Another blunt sex and death equivalency comes from the name of the nuclear weapon that threatens to destroy Hong Kong/did destroy life on prehistoric Earth: The Seed. Seeds are, logically, associated with life imagery, with grown and with renewal. In a sane world, a seed is planted so that something new may grow. In the insane nightmare universe of the Transformers films, the Seed brings only death. A life-giving symbol is perverted into a perfect killing device, one that once burned the planet. Here, it's implied that humans are dooming themselves to extinction by embracing a seed.
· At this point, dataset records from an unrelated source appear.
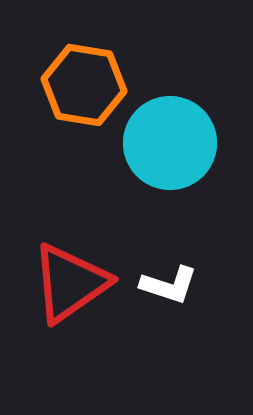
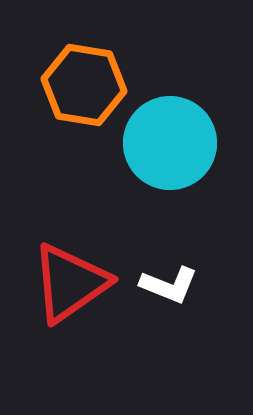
white L-shape: rotated 4 degrees clockwise
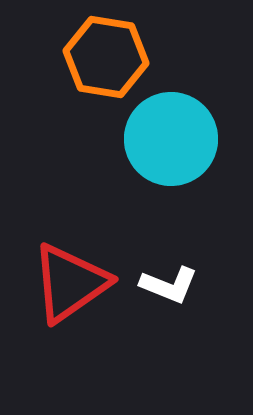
orange hexagon: moved 22 px right, 28 px up
cyan circle: moved 1 px right, 4 px up
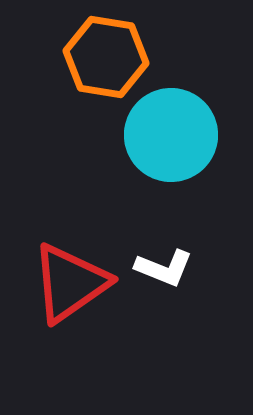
cyan circle: moved 4 px up
white L-shape: moved 5 px left, 17 px up
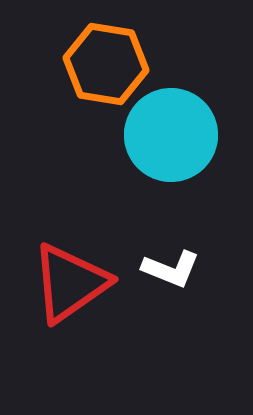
orange hexagon: moved 7 px down
white L-shape: moved 7 px right, 1 px down
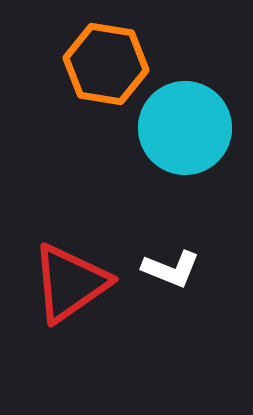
cyan circle: moved 14 px right, 7 px up
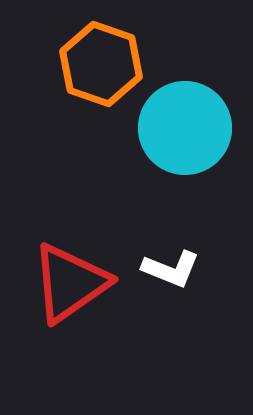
orange hexagon: moved 5 px left; rotated 10 degrees clockwise
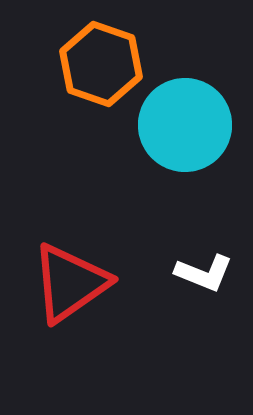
cyan circle: moved 3 px up
white L-shape: moved 33 px right, 4 px down
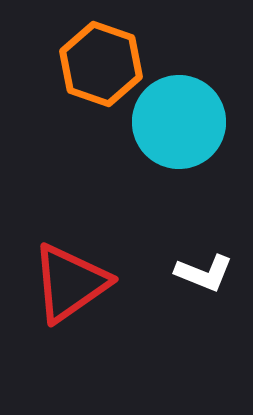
cyan circle: moved 6 px left, 3 px up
I know from his films that Michael Bay is not a prude who's against sex, but the Strong Men in this film absolutely are. I see this as an open assault on American attitudes towards sex and violence, rather than a reinforcement of its main characters' attitudes. It's no mistake that Hound, the most All-American, Guns and Cigars Autobot, is the one to go kill-crazy on the giant vagina monster. The film presents an "America is nothing but death-driven gun nuts" attitude, but at the same time, it's still a big budget summer blockbuster with thousands of explosions in it. I've got no doubt in my mind that it's satirical, but there's an unpleasant disconnect between what's being shown and what's implied.
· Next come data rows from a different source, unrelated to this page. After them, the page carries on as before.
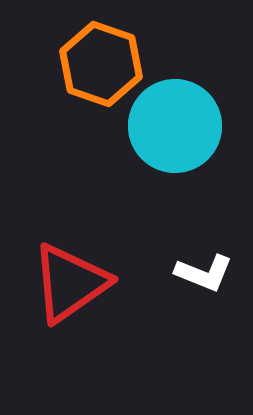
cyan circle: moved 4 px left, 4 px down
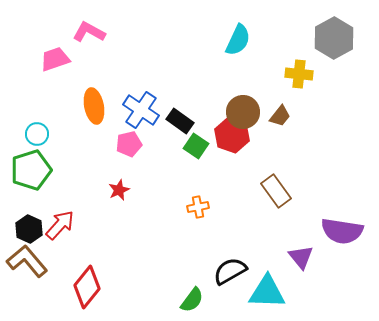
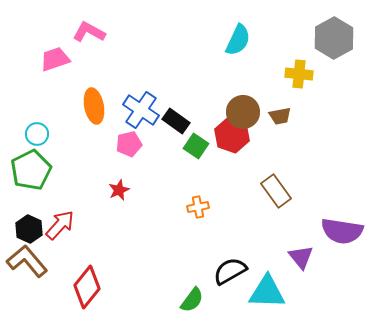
brown trapezoid: rotated 40 degrees clockwise
black rectangle: moved 4 px left
green pentagon: rotated 9 degrees counterclockwise
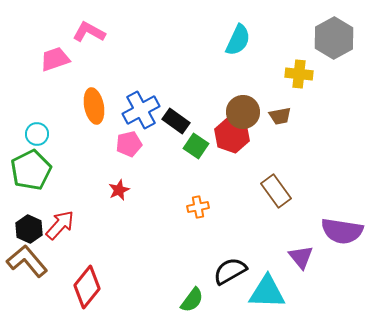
blue cross: rotated 27 degrees clockwise
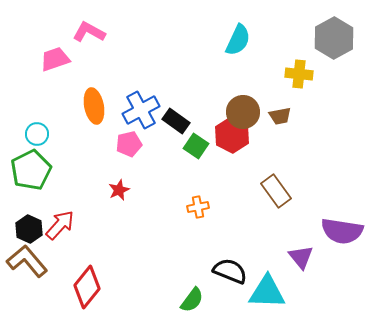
red hexagon: rotated 8 degrees clockwise
black semicircle: rotated 52 degrees clockwise
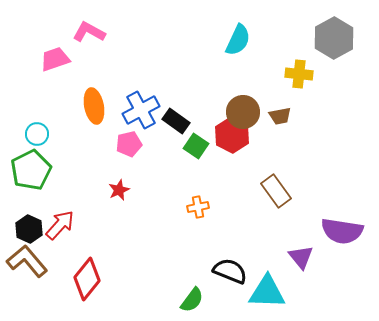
red diamond: moved 8 px up
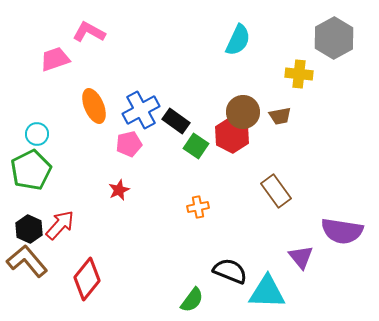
orange ellipse: rotated 12 degrees counterclockwise
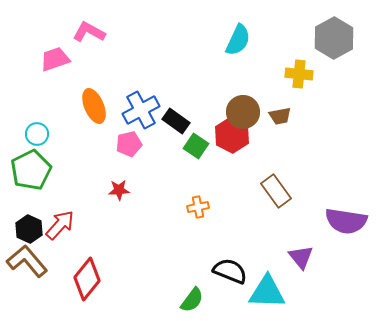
red star: rotated 20 degrees clockwise
purple semicircle: moved 4 px right, 10 px up
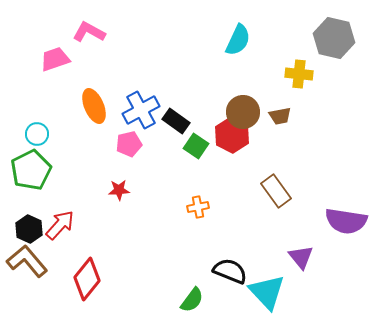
gray hexagon: rotated 18 degrees counterclockwise
cyan triangle: rotated 45 degrees clockwise
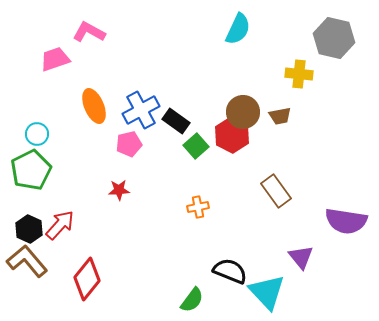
cyan semicircle: moved 11 px up
green square: rotated 15 degrees clockwise
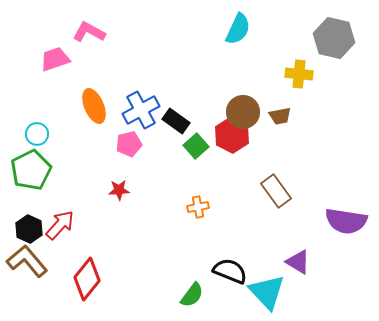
purple triangle: moved 3 px left, 5 px down; rotated 20 degrees counterclockwise
green semicircle: moved 5 px up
My two favorite shots in the film both involve consumption and guns. The first, mentioned earlier, is when Not Steve Jobs uses the Black Goo to transform dead matter into Beats by Dre. What follows is what makes the scene truly amazing; to show just how great Transformium is, he then transforms the speaker into a pistol, and everyone laughs. He's saying, look here, we can build anything, and then use it to kill ourselves. This scene continues much later in the film, when a lab assistant uses the Black Goo to form a giant My Little Pony doll for him to hug. He hugs his Rainbow Dash and giggles. The pony then transforms into an assault rifle, which he continues to embrace as he giggles even harder. If this isn't a blunt "consumerism will kill us all" message, I don't know what is. It's just hard to appreciate in a billion dollar action movie franchise.

Final Thoughts

Transformers: Age of Extinction is a satirical film that is nowhere near as dumb as its detractors make it out to be. At the same time, it's still an overly long, often boring film with a few perfectly insane moments, but not really enough for me to recommend watching without a dozen caveats. It's a huge improvement over the first Transformers film nonetheless.
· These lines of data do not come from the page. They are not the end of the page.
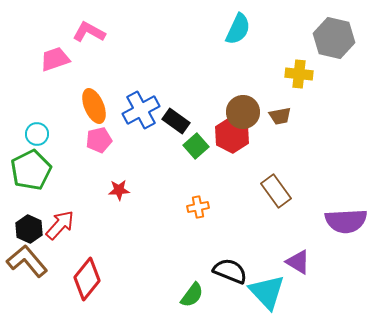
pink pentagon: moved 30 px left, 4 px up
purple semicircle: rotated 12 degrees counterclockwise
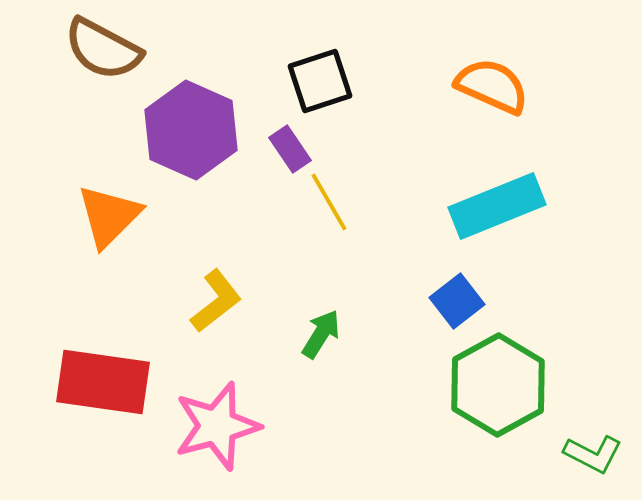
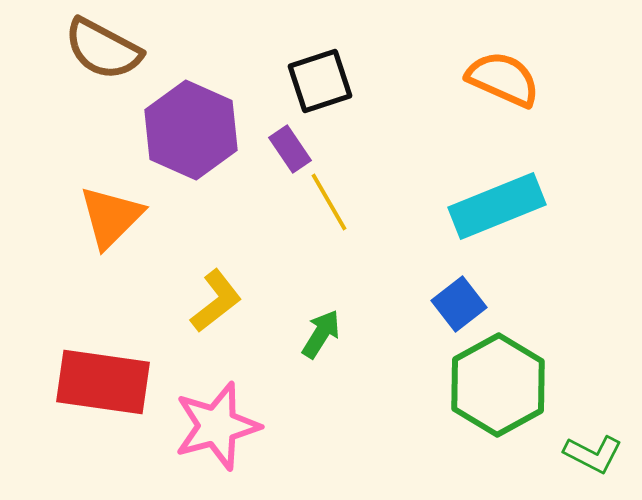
orange semicircle: moved 11 px right, 7 px up
orange triangle: moved 2 px right, 1 px down
blue square: moved 2 px right, 3 px down
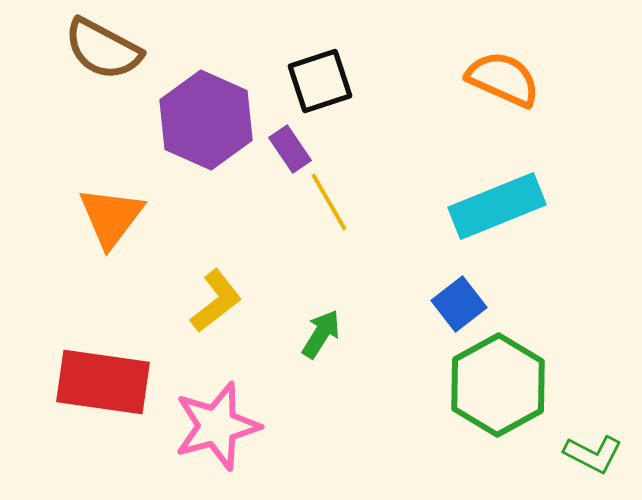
purple hexagon: moved 15 px right, 10 px up
orange triangle: rotated 8 degrees counterclockwise
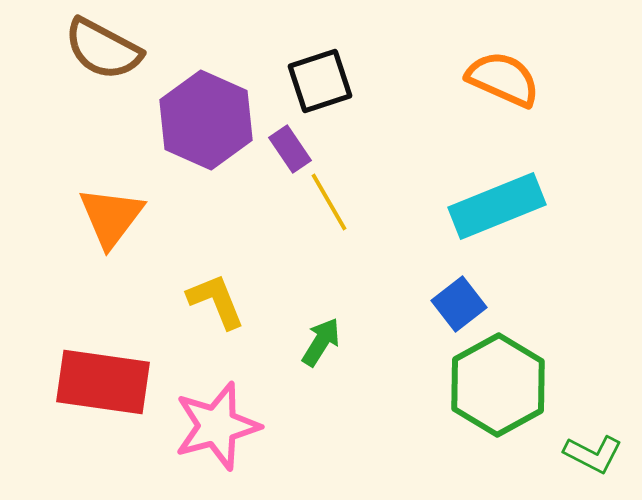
yellow L-shape: rotated 74 degrees counterclockwise
green arrow: moved 8 px down
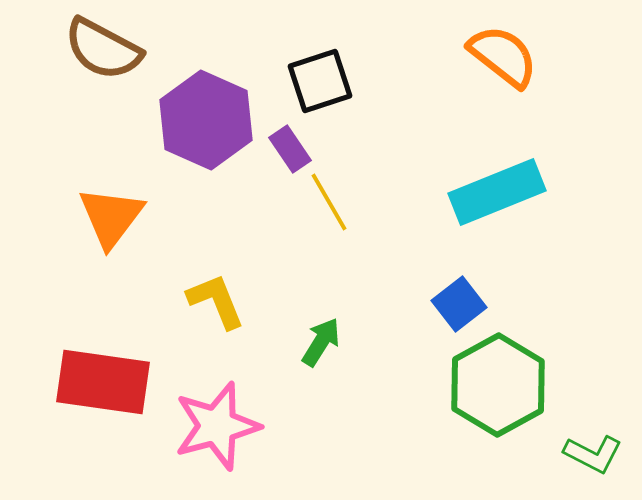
orange semicircle: moved 23 px up; rotated 14 degrees clockwise
cyan rectangle: moved 14 px up
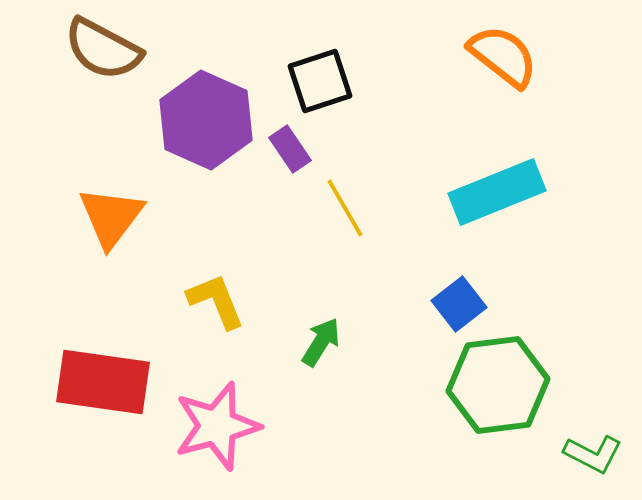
yellow line: moved 16 px right, 6 px down
green hexagon: rotated 22 degrees clockwise
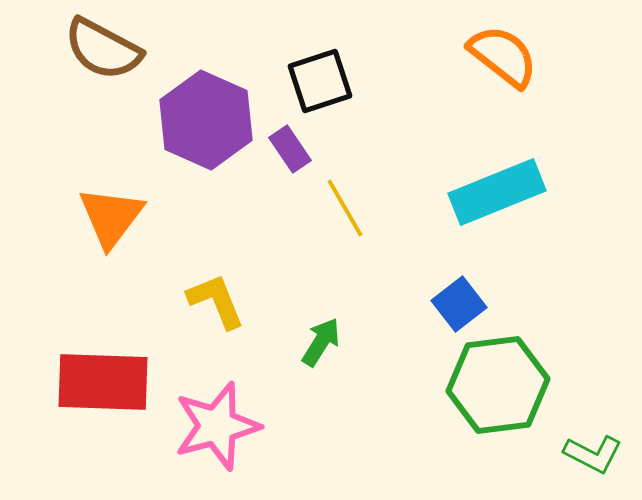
red rectangle: rotated 6 degrees counterclockwise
Whether it's aiming the camera at Tessa's legs and butt while characters talk about how wrong it is to think of her sexually or having Optimus talk about peace before screaming KILL and cutting his enemy in half, there's a lot of judgment of the audience going on here. The film tells us what we want to hear while showing the opposite. Yes, it's creepy to leer at teenagers. Yes, peace and swearing to do no harm is good. The film says these things, but it's said with sarcasm. It's the end of Michael Haneke's Funny Games, in which we watch a horrifying home invasion and murder and then have the murderer smile at the camera and wink; it's Russel Crowe yelling, "Are you not entertained?" in Gladiator; it's the mission gone wrong in Spec Ops: The Line.

In the end, I see Age of Extinction as a bitter indictment of summer blockbusters and America audiences, while keeping things just subtle enough to keep the money flowing. It's tasteless and gross, but in its own way a sort of genius product. Bay's following film, Pain & Gain, takes things a step further as a blatantly dark comedy about The American Way. Unlike this film, Pain & Gain is on point and masterfully made from start to finish, without a dull moment, and serves as Bay's masterpiece. There are certainly satirical elements and criticisms to be found in the 2007 Transformers film, but Age of Extinction takes it to a whole new level and I kind of love the bitter, furious undertones, even when I don't agree with them.

All that said: It's not a great piece of entertainment, but the robot fighting's not too bad.